Tacotron 2? are you using Google’s? or NVIDIA’s?

I was trying to make it light/fast over customization or handwritten recognition.
If anyone has experience please let me know thoughts/pros/cons

baconator · May 11, 2020, 12:36am

Of those, flite might work on a pi for something maybe neartime. The rest would benefit greatly from having more resources.

_CA_A · May 11, 2020, 6:12am

Got it!
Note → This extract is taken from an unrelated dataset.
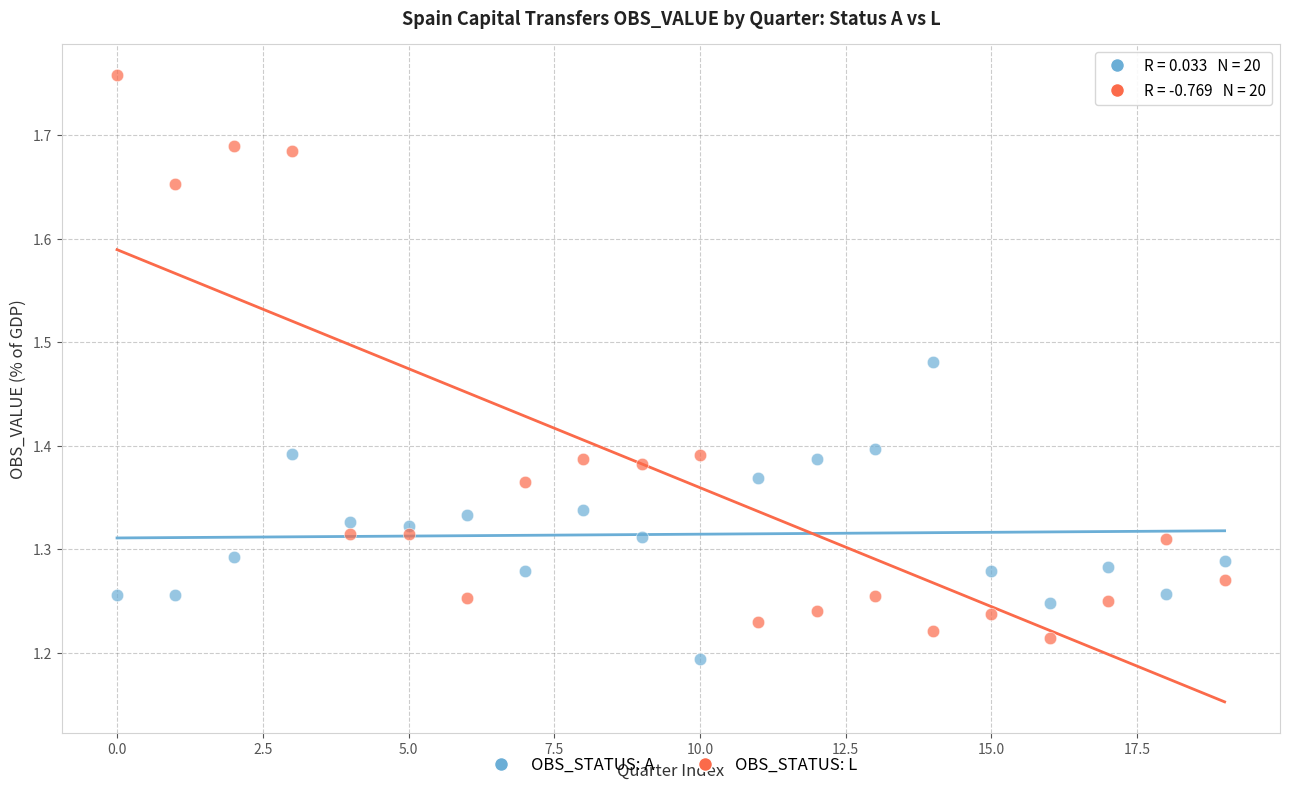

Which series has the widest spread of Y values?

OBS_STATUS: L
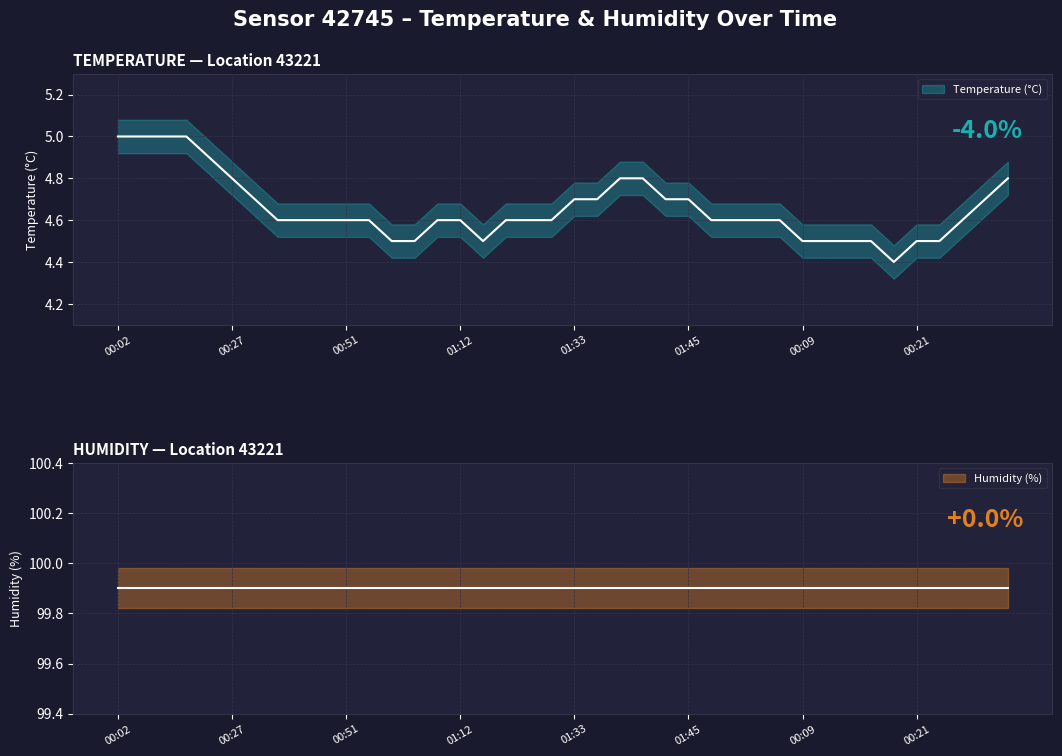

What is the label of the 39th point from the left?

00:29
Do know if flite would integrate with TF Lite vs full TF? I am also using Coral (Edge TPU)

baconator · May 11, 2020, 6:22am

Flite does not use tensorflow.

erogol · May 11, 2020, 2:13pm

as in “don’t do any plans depending on when I release”

erogol · May 11, 2020, 2:17pm

so can I say TTS is 6x slower than real-time on Raspi?
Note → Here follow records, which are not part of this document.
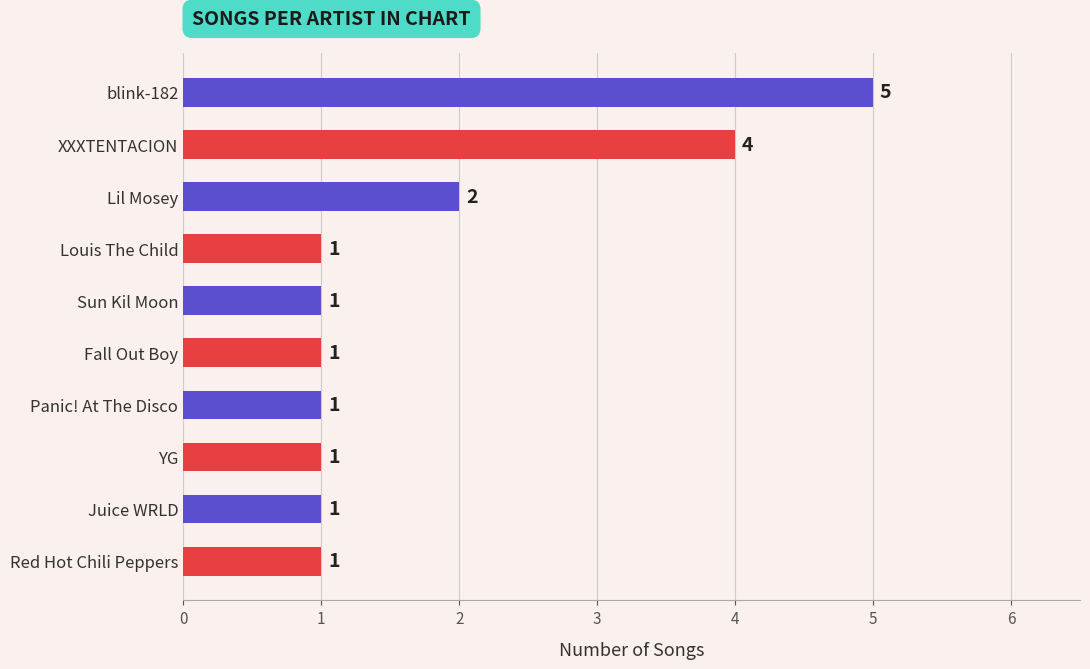

What is the difference between the maximum and minimum values?

4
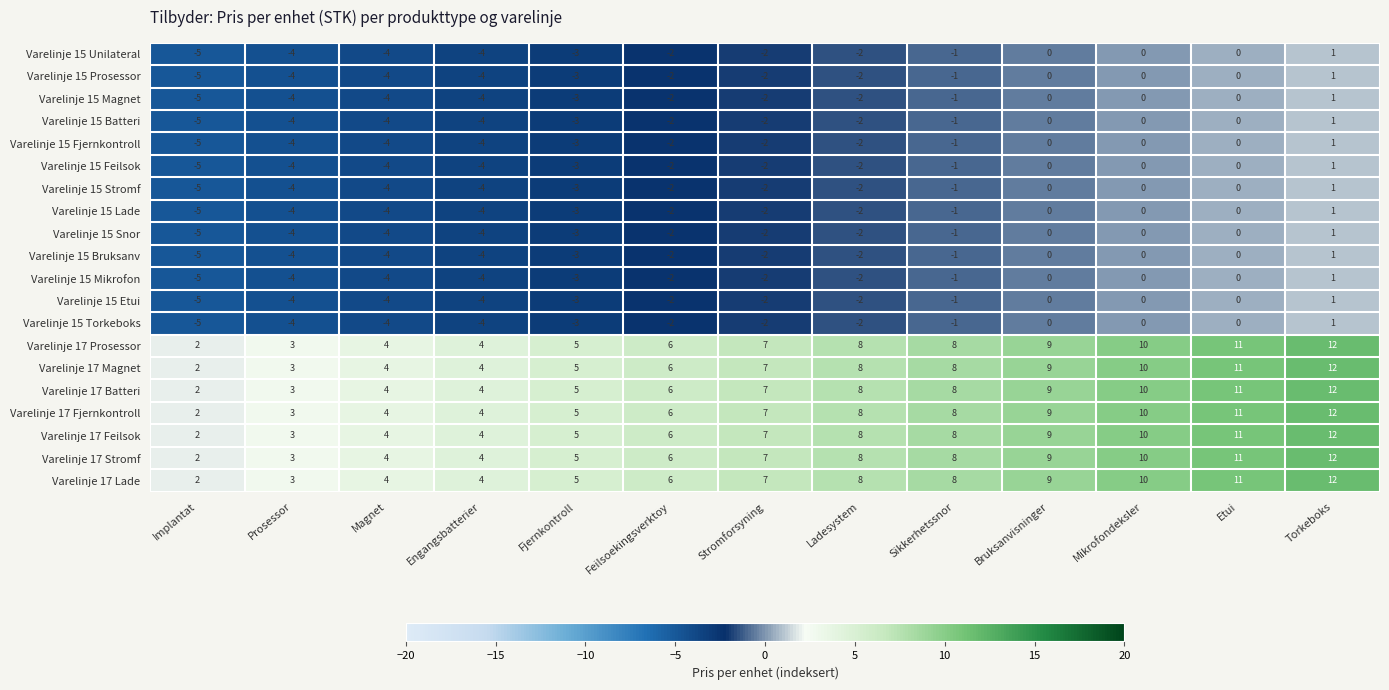

True or false: Varelinje 15 Torkeboks has a value of 1 at Torkeboks.

True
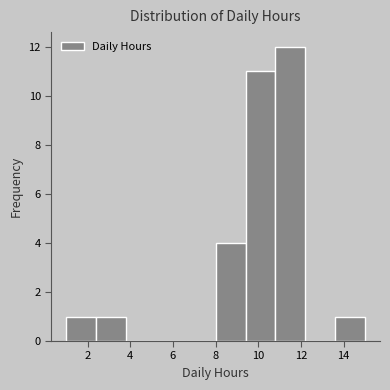

Reading left to right, list every bar in this chart as the range it spans on the x-axis followed by its height. The values are not printed on the chart, so give them approximately, as read against the axis.

1.0 to 2.4: 1
2.4 to 3.8: 1
3.8 to 5.2: 0
5.2 to 6.6: 0
6.6 to 8.0: 0
8.0 to 9.4: 4
9.4 to 10.8: 11
10.8 to 12.2: 12
12.2 to 13.6: 0
13.6 to 15.0: 1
nmstoker · May 12, 2020, 5:48pm

Yes, that’s a fair estimate

erogol · May 13, 2020, 12:07pm

If it is the case, I don’t think any other model, even fastspeech would work in real-time in raspi. At least, without any additional optimization. Fastspeech is very computation heavy although it is structurally feed forward.

nmstoker · May 14, 2020, 1:09am

I’ve put detailed instructions on how to install it on an RPi4 here: https://medium.com/@nmstoker/installing-mozilla-tts-on-a-raspberry-pi-4-e6af16459ab9

I actually recorded the install end-to-end with asciinema with the intention of posting that too but then ran into difficulties as the file is over their limit and converting it to a video (which itself is kind of against the intent of asciinema) also caused problems, but rather than hold it up for that, I’ve posted this now.
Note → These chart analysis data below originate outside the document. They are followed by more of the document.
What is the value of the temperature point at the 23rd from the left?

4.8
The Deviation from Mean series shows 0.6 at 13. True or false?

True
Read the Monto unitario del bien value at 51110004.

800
There could be some refinements in the approach, but I know for sure that this works with Feb 2020 Buster on an RPi4 4Gb (having had a complete run through to confirm my cut down version was okay and then again to record the terminal session!!)

Would be interested to hear how people get on if they give it a go

mrthorstenm · May 14, 2020, 5:11am

Amazing work, thanks a lot @nmstoker .

erogol · May 15, 2020, 9:00am

I added this to the project wiki under examples

kms · May 16, 2020, 12:29am

Hey @_CA_A, have you tried SqueezeWave? They promisse a lot of speed up. They also have something to try on GitHub. However, I couldn’t install the requirements. I’ve tried with Python 3.6, Pyhton 3.7 and Python 3.8.

I think that they might be the best hope for an ARM TTS right now…

erogol · May 17, 2020, 11:42am

I don’t know one-to-one comparison but melgan can also run on raspi and probably easier to train.

mrthorstenm · August 4, 2020, 4:09am

Thanks to your great documentation i’ve setup tts server on a raspberry pi 3 model b rev 1.2.

@nmstoker What about some test sentences to have a performance comparison?

Hello, how are you?
This phrase could be spoken because of mozilla tts project and it’s great community.
free to use text to speech and speech to text by common voice is important for future
Hello Neil, how about a little raspberry performance battle?

mrthorstenm · August 4, 2020, 4:08am

Raspberry pi 3 model b rev 1.2:

Hello, how are you? —> 37 seconds
This phrase could be spoken because of mozilla tts project and it’s great community. --> 100 seconds
free to use text to speech and speech to text by common voice is important for future —> 100 seconds
Hello Neil, how about a little raspberry performance battle? —> 84 seconds

nmstoker · August 4, 2020, 7:49pm

Very good!

I expect using the TF version will see quite a speed boost on RPi.

Also, this reminds me, I need to follow up to see what needs to be done to get llvmlite compiled into a wheel on piwheels (for RPi) which in turn should smooth along installing librosa. Details here: https://github.com/piwheels/packages/issues/33

erogol · August 6, 2020, 12:27pm

what model did you use for this?